Sep 19, 2017 Fragrance

Which New Fragrance to Buy This Season, Depending on Your Birth Flower

by Emily Algar


Florals for spring isn’t exactly ground-breaking (as wise woman Miranda Priestly once infamously said), but there’s no denying they’re in abundance when it comes to our perfume. It could be all the fresh blooms circulating the air but there’s just something about springtime that makes us want to toss aside our regular fragrance in favour of a fresh new scent.

The only problem this presents though, is the sheer abundance of options (and the fact that fragrance shopping isn’t easy). You could head to the nearest department store only to cave and buy the same-old bottle, or you could draw inspiration from your birth flower. But because most us don’t have the nose of a Parisian perfumer, picking out single notes from a multi-layered scent is no easy feat. So we’ve done the hard work for you and matched up your birthday to what we’re sure will be your new signature scent.

Keep scrolling to shop your perfect spring fragrance based on your birth flower.

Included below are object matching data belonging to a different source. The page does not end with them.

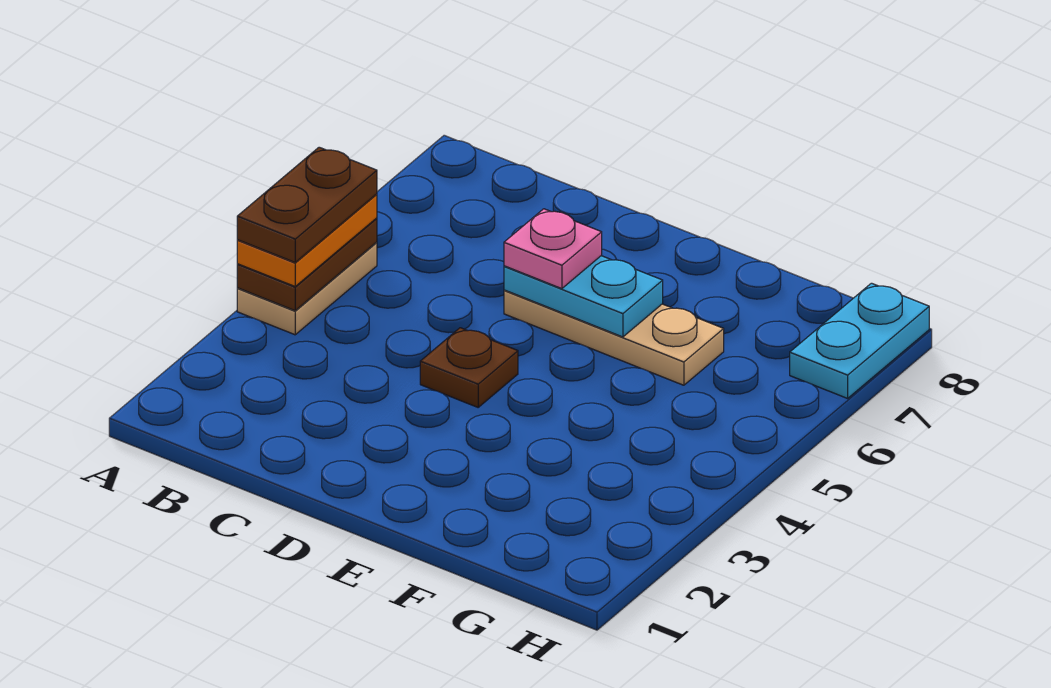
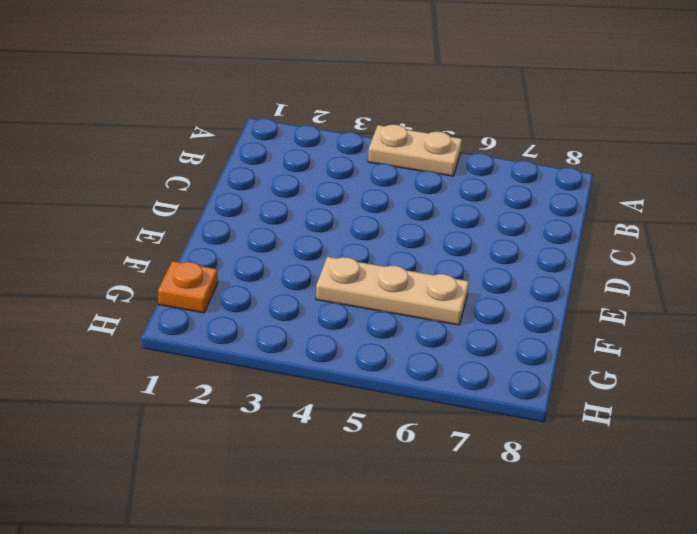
tan 1x3 plate [316,257,469,325] -> tan 1x3 plate turned to [504,290,724,385]
orange 1x1 plate [158,261,218,313] -> none
none -> brown 1x1 plate [420,328,518,407]
none -> cyan 1x2 plate [790,283,929,398]

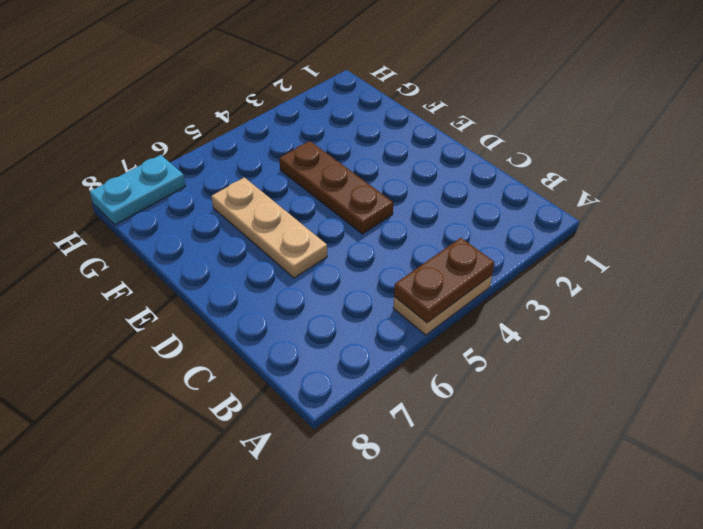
brown 1x3 plate [279,141,393,234] -> brown 1x1 plate [420,328,518,407]
none -> cyan 1x2 plate [504,256,663,337]
none -> orange 1x2 plate [237,194,377,286]

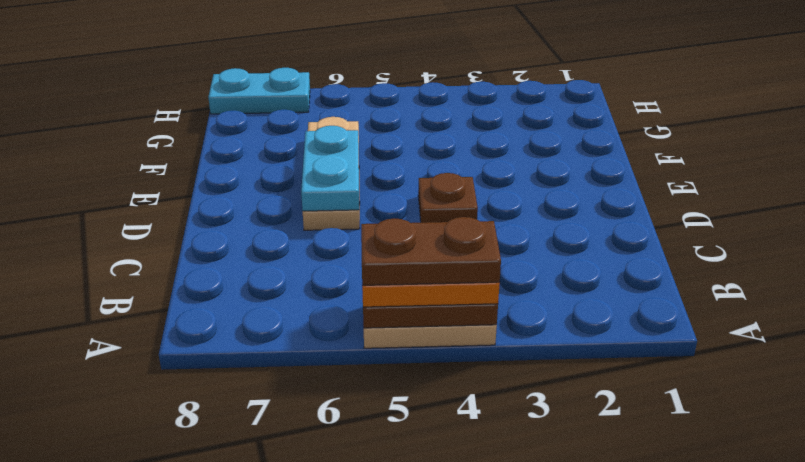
none -> pink 1x1 plate [504,209,602,289]

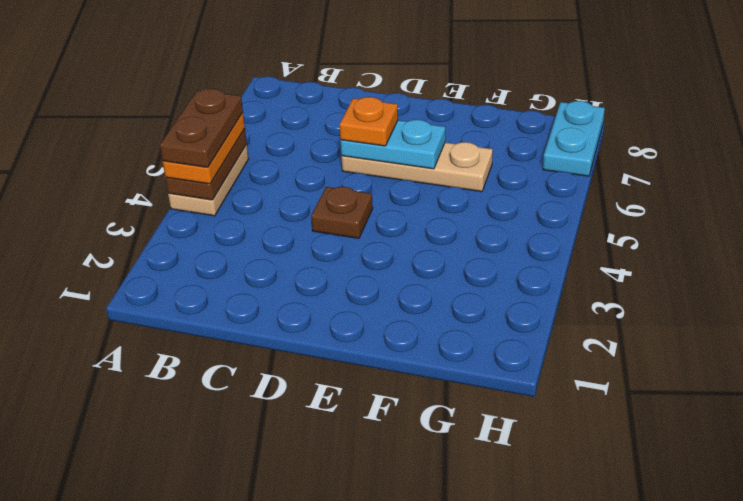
orange 1x1 plate [339,97,398,146] -> pink 1x1 plate [504,209,602,289]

Those born in January are paired up with the carnation. Before you picture a limp bouquet fished from the reduced bid at the supermarket, get familiar with Diana Vreeland. Newly stocked at Mecca, Devastatingly Chic ($266) is a heady blend of rose spiked with spicy carnation. Boring? Definitely not. 

Narciso Rodriguez is known for feminine, floaty, powdery fragrance (best worn with pearls and ballet flats, some might argue). Fleur Musc ($144) is no exception. The rosy-pink bottle alludes to the floral juice inside, and the beauty of this perfume is that one spritz is exceptionally long lasting (think smelling it on your clothing even after a wash). 

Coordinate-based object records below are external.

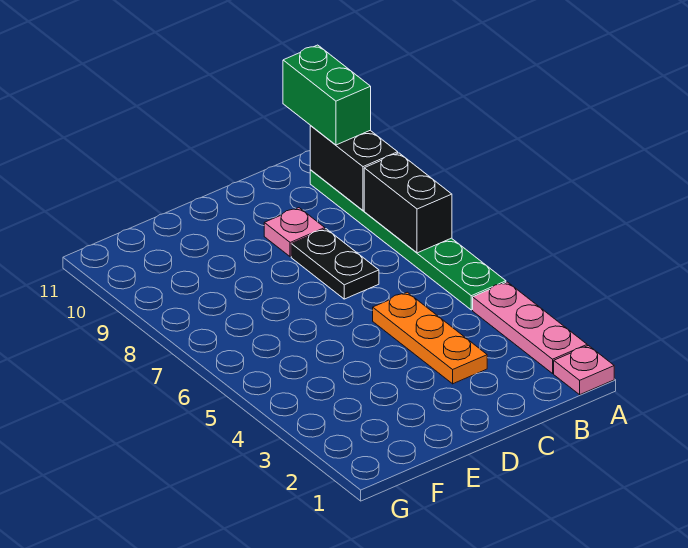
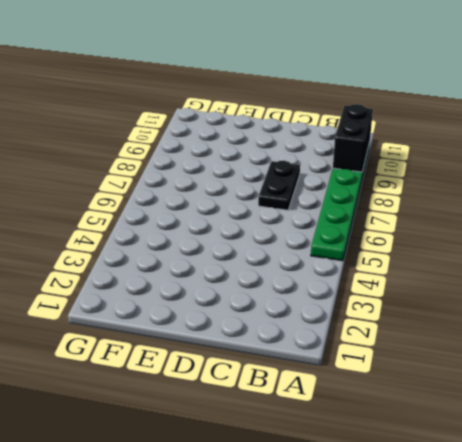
none -> pink 1x1 plate [554,346,614,395]
none -> pink 1x3 plate [473,282,587,373]

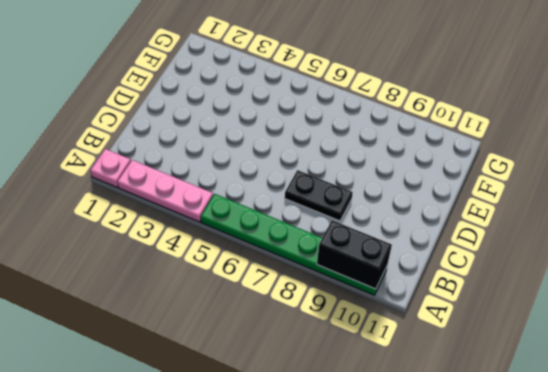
none -> orange 1x3 plate [373,292,487,384]
none -> pink 1x1 plate [264,208,325,257]

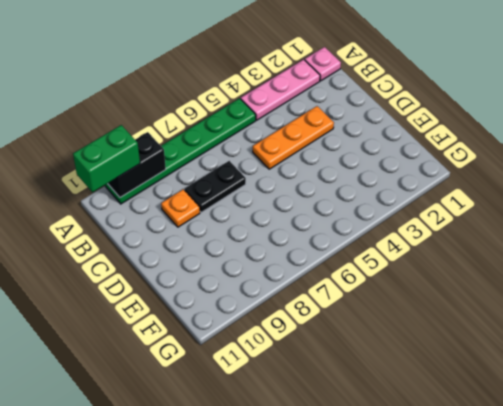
orange 1x1 plate [161,189,200,227] -> pink 1x1 plate [264,208,325,257]
none -> black 1x2 brick [364,153,452,253]

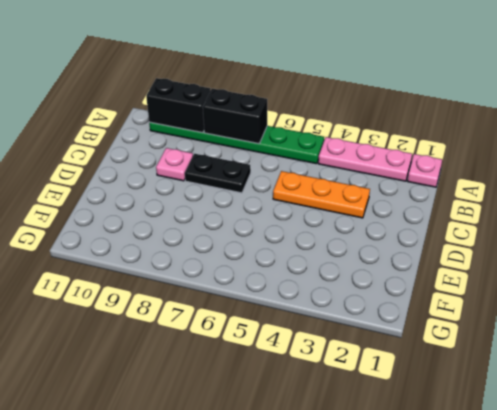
none -> green 1x2 brick [283,45,371,145]

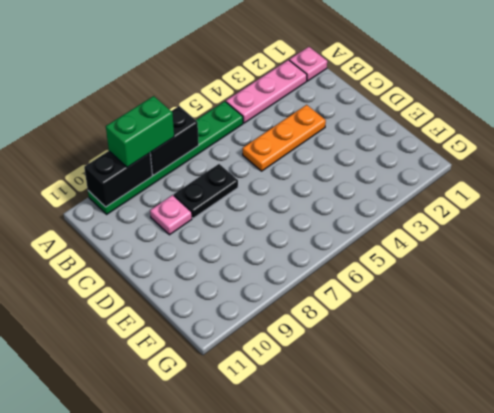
green 1x2 brick [106,96,174,167] -> green 1x2 brick moved to [283,45,371,145]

The narcissus flower comes in either white or striking yellow, and conveniently blooms in the spring time. Olene ($155) is one of the latest to come out of the Diptyque fragrance family, and March babies would be delighted to know that narcissus is the top floral note. The perfume is a medley of fresh white flowers, and is the closest thing you’ll find to an Italian summer that doesn’t involve a plane ticket. 

Those born in April are paired up with the sweet pea. Jour D’Hermes ($190) is a fragrance best described as all seasons in one bottle. It is warm and sophisticated, while remaining a crisp, clean floral (sweet pea notes included). Wear any time you want to feel confident, put-together, and glamorous (so really, all the time). 

Don’t be fooled by the one-note title—Commodity’s Orris is anything but basic. Available at Sephora (and coming to soon), the fragrance is a sparkling mix of freshness and white florals (like lily of the valley). One mist and and a floaty white dress is all you really need to see you through summer. 

If you’re birthday is in June, you lucked out with the rose as your birth flower. There’s a slew of rose-centered perfumes we could lay on the table, but we just can’t go past Prada’s Les Infusions Rose ($189). Classic without being nanna-like, this classic is the product of hand-picked-at-dawn rose petals. Womanly and opulent, spritz with abandon before your next date night. 

Funnily enough, wintry July is matched to the waterlily. As they say, opposites attract, which might be why Aerin’s Waterlily Sun ($175) is the perfect match. Lush greens, bergamot, and waterlily are laced with notes of exotic jasmine sambac. If there was such a thing as rainforest-chic, this is it. 

Poppy might not scream fragrance, but it would turn out it’s a note in one of the most iconic scents of the past decade. Lancôme’s Poeme ($197) is the scent for those born in August. A cocktail of blue Himalayan poppy, vanilla, orange blossom, and jasmine blend together to create a fragrance that’s heady, warm, and classic. This is a head-turner. 

The aster flower isn’t exactly widespread when it comes to fine fragrance, but related bloom daisy is. Demeter’s Daisy Cologne ($30) is a single note fragrance that lives up to its sunny name—fresh, light, and feel-good. FYI, Demeter also does a Fuzzy Balls cologne that actually smells like fresh tennis balls. So strange, but also so right. 

October-born fragrance aficionados can enjoy a little slice of the tropics when they mist Molton Brown’s Heavenly Gingerlily Eau de Toilette ($88) all over. Exotic and sweet, this floriental is the perfect accompaniment to summer afternoon cocktails. 

November’s birth flower is the chrysanthemum, and as fate would have it, Amouage Myths ($399) has just that floral note within its bottle. Dry, green, and unusual, this scent isn’t your standard white floral, making it perfect for those who dare to be different. Bonus points for the electric fuchsia bottle, too. 

December’s birth flower switches between the narcissus (again), and the holly plant, depending on the source, but at the risk of smelling like a Christmas bush, we went for the former. Besides, how could we do a fragrance story without adding a little Chanel magic? If the glossy black Coco Noir bottle ($174) isn’t enough to draw you in, the intense, spicy fragrance will. Take our advice and pop this at the top of your Christmas list.